23-day-old male Alisma orientalis (Arbor Acre) broiler chickens, gavaged for four consecutive days with 0.5ml of Clostridium perfringens ATCC13124 bacterial suspension (concentration 1X 10)⁹CFUs), a necrotic enteritis model of the chicks was established. 5.2 therapeutic action of galangin on necrotizing enterocolitis of Clostridium perfringens of broiler chickens

According to the method, a clostridium perfringens necrotic enteritis model is established, 50mg/kg galangin is given to a treatment group once a day for five days, and a blank control group and an infection control group are arranged at the same time.

5.3 immune organ index

Weighing the broilers 30 days old after the administration, performing complete autopsy, weighing spleen, thymus and bursa of Fabricius of each group of broilers, and counting and analyzing immune organ indexes of the broilers in each group. Immune organ index is immune organ weight (g)/broiler weight (g).
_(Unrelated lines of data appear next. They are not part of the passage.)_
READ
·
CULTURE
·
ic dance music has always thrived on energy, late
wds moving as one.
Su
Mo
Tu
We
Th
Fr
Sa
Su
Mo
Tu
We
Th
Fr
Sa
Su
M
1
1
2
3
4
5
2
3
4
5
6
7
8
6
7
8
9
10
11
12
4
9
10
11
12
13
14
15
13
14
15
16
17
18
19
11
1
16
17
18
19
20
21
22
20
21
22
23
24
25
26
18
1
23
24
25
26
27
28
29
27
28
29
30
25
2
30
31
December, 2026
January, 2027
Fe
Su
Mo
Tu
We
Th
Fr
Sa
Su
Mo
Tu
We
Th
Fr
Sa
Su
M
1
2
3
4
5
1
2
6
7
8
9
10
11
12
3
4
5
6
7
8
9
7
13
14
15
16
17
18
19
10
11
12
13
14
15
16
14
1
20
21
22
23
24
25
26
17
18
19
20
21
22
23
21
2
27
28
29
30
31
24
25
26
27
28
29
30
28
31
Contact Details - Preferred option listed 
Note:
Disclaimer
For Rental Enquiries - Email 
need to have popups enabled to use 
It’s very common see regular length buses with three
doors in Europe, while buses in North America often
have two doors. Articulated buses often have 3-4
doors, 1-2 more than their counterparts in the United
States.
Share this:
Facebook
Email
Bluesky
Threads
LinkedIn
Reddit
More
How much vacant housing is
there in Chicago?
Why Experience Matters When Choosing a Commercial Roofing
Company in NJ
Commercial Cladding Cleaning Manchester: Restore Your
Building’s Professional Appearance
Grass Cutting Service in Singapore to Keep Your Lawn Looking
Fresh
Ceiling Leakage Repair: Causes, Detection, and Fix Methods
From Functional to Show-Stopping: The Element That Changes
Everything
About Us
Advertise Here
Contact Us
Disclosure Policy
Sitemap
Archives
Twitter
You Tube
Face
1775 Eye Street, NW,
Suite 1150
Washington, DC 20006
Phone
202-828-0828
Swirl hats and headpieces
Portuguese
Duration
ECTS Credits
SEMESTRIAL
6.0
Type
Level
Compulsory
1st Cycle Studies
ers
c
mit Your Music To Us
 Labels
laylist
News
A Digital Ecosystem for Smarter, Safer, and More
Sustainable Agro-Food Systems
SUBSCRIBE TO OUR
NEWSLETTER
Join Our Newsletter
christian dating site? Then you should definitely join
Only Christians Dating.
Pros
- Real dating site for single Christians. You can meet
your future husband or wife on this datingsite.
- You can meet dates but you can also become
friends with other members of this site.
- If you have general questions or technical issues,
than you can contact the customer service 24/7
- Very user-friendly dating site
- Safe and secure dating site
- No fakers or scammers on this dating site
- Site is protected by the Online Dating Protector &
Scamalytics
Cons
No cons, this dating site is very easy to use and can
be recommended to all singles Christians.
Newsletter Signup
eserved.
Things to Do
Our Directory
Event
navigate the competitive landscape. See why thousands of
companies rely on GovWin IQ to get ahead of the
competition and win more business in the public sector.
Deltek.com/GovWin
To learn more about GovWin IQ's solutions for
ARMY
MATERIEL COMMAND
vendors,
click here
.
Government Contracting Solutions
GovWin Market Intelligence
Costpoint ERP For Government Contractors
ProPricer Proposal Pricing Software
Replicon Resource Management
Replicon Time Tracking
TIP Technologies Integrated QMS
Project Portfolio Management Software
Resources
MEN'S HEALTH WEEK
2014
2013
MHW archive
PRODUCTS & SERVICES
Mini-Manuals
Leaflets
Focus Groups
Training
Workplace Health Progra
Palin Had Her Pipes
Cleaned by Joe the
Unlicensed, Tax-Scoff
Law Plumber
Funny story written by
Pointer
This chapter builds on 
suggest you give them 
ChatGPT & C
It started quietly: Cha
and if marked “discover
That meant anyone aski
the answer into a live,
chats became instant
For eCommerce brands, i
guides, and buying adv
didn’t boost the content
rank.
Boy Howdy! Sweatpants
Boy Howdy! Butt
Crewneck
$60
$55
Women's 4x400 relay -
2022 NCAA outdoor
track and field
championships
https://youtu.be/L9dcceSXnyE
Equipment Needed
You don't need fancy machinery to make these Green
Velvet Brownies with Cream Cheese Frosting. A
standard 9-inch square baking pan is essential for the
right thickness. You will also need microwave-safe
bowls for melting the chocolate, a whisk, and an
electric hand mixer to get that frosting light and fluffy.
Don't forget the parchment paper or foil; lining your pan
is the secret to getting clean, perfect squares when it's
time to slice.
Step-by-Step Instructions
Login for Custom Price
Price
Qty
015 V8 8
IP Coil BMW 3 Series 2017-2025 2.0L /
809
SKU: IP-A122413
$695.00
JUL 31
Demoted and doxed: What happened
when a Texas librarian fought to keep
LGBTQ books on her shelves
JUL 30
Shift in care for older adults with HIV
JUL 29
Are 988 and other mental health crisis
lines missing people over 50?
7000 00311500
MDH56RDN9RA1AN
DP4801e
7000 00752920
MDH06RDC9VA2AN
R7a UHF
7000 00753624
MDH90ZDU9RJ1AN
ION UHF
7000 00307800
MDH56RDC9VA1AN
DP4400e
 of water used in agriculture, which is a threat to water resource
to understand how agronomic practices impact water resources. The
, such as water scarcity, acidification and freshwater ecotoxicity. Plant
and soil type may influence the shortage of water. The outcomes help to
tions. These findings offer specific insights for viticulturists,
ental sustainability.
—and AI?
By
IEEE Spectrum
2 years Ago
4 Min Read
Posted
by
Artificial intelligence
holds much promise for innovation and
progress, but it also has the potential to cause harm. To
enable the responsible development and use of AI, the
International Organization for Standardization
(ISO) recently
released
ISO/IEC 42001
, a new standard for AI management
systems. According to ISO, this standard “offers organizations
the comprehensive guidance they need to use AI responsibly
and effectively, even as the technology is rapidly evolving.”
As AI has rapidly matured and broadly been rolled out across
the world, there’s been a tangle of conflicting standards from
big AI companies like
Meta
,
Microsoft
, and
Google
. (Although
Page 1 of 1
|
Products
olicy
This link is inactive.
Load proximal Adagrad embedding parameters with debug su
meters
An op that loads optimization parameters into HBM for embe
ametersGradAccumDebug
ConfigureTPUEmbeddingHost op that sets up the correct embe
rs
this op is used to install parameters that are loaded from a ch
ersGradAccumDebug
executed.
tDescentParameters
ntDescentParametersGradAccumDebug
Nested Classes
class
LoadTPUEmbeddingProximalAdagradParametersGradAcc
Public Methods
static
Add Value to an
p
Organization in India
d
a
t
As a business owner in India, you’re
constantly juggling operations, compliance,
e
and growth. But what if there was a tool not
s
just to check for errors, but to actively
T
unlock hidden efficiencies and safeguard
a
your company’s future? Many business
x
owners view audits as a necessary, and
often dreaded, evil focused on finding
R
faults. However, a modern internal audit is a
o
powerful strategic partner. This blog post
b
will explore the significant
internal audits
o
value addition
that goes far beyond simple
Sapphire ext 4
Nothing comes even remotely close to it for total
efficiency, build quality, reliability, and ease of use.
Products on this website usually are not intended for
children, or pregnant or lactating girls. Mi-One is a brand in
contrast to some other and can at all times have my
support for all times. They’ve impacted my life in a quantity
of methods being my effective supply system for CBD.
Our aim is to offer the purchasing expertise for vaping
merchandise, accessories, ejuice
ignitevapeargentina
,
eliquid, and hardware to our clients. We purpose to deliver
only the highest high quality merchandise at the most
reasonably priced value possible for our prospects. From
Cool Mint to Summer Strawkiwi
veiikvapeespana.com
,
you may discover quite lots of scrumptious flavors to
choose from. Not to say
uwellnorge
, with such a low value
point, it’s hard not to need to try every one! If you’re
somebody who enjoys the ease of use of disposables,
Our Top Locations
5.4 ileal colony colonization count

Sterile collecting the above groups of broiler ileum, preparing 1% PBS tissue grinding homogenate, diluting and coating on BHI blood plate in multiple times, anaerobic culturing at 37 deg.C overnight, and counting colony colonization number of ileum of each group (see figure 5).

The results show that: compared with an infected control group, the galangin treatment obviously reduces the colony colonization number of clostridium perfringens infected broiler ileum, and obviously improves the immune organ index of infected broiler chickens. In conclusion, galangin has a good protective effect on necrotic enteritis caused by clostridium perfringens infection of broiler chickens.